_Dataset excerpts_

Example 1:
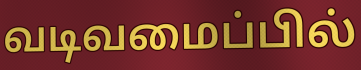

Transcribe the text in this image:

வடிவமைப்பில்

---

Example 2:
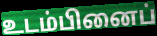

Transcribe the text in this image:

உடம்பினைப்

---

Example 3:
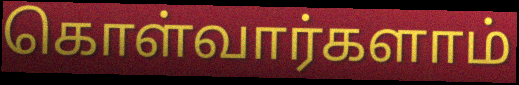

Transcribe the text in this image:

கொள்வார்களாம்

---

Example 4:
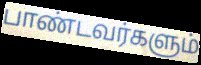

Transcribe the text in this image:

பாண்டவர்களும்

--

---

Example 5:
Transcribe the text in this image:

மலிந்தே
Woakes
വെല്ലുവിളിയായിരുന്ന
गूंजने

_Problem description_
Exactly how many lines of the listing hold the word "Example"? Give the number with nothing else.

_Solution to this problem_
5